Effectively Access Parquet Formatted Data From Rust

Effectively using Rust to access data in the Parquet format isn’t too dificult, but more detailed examples than those in the official documentation would really help get people started. In this article I’ll present some sample code to fill that gap.

Introduction

The Rust Arrow library arrow-rs has recently become a first-class project outside the main Arrow project.

The Arrow and Parquet projects have undergone a lot of change over the last few years. In 2018 I made a post about working with Parquet data in C++ and within a few months parts of it were out of date. Much of the change directly addressed things I found painful in the build process and with the API.
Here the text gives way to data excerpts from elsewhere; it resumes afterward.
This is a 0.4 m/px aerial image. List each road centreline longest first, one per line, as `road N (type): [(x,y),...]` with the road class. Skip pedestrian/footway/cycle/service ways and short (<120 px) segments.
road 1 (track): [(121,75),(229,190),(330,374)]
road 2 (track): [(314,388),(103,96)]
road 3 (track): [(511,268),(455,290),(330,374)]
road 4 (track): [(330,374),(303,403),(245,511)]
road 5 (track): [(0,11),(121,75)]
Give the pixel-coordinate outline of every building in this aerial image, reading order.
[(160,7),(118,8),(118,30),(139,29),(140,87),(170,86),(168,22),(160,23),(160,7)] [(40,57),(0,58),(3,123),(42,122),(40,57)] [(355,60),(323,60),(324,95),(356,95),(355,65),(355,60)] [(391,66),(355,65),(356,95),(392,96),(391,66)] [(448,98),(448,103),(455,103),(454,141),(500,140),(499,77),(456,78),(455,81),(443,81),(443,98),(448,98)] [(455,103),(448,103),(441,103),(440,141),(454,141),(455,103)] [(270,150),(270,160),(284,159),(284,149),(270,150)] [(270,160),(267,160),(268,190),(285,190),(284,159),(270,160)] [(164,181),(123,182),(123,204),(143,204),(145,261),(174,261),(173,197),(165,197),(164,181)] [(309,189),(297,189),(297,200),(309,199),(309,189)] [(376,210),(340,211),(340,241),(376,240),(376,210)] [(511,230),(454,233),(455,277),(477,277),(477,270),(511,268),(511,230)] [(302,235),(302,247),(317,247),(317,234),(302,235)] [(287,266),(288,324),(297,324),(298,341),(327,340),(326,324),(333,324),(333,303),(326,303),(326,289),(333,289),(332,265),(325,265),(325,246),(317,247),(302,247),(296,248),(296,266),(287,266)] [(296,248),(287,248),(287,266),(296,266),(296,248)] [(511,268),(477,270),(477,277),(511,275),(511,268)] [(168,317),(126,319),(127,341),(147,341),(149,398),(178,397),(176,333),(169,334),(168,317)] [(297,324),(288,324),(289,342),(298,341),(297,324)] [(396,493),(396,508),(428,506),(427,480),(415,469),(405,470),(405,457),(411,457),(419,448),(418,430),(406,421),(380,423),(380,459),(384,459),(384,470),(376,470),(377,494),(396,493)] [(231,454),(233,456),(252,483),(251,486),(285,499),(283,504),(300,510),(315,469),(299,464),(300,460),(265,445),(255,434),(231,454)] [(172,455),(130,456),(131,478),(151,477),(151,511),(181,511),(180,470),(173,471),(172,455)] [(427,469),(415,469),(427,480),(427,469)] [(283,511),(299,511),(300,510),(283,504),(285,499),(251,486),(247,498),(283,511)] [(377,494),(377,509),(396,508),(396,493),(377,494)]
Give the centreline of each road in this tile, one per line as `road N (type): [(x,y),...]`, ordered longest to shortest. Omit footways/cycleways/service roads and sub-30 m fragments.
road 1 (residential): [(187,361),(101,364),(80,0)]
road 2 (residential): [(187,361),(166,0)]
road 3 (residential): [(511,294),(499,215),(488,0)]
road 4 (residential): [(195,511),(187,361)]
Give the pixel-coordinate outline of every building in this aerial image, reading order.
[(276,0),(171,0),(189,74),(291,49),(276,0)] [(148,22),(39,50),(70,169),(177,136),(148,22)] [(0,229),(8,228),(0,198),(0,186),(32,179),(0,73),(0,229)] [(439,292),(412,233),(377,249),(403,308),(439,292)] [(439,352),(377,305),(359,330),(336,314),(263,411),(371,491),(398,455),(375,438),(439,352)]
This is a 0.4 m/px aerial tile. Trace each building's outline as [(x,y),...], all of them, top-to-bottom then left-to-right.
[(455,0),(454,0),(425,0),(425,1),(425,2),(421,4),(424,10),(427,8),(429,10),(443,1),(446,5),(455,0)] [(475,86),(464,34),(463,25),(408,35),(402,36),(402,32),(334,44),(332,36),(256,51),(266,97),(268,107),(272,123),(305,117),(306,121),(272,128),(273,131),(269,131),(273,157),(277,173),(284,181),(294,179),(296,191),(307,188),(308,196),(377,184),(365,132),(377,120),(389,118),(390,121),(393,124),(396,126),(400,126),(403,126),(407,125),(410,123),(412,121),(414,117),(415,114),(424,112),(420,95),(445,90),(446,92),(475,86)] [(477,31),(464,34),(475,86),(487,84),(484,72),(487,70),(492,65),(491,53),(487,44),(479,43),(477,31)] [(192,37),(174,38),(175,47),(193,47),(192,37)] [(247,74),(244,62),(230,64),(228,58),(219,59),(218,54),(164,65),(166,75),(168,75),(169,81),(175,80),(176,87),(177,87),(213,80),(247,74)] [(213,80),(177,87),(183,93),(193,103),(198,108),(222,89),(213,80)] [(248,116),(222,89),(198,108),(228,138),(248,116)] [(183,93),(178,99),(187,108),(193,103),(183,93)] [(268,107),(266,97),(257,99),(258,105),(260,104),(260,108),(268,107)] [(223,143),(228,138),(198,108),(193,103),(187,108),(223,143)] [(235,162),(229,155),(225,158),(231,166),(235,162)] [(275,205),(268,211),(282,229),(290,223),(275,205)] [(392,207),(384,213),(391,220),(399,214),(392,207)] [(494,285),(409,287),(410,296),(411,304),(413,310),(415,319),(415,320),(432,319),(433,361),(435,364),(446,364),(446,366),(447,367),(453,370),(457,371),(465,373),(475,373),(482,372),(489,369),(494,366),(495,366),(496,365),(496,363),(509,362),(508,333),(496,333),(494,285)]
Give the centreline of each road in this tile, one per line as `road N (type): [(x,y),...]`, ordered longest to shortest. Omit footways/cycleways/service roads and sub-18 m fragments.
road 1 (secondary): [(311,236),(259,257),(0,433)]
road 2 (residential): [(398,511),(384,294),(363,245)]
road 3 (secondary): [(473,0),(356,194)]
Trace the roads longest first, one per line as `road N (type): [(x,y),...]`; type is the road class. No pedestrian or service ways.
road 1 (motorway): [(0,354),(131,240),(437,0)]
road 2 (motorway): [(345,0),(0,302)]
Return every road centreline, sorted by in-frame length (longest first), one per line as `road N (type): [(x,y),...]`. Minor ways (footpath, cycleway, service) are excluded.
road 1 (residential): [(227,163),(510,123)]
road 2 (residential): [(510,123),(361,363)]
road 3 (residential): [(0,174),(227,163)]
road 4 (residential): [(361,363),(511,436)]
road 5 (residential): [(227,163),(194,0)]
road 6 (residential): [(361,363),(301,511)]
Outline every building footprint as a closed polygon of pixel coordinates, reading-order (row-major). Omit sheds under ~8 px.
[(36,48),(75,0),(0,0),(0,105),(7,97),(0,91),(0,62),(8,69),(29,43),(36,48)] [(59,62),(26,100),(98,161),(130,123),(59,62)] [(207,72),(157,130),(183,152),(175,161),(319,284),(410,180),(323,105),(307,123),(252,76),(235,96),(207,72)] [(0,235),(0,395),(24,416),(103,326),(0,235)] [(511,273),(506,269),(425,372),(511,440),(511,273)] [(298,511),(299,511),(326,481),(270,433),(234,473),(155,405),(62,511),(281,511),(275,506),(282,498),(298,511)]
So, it wasn’t surprising that when I first checked out Rust support for Parquet and Arrow last winter it looked promising but seemed incomplete. Fast-forward to this summer and it seems like the “rs-arrow” project is ready to learn and use! My first real development project required a few key features I’ll outline in the post. The project was to allow the Stata statistical software to read from Parquet data. While that code has too many Stata specific quirks to make it easy to present as example code, the main points shown here were what made it possible.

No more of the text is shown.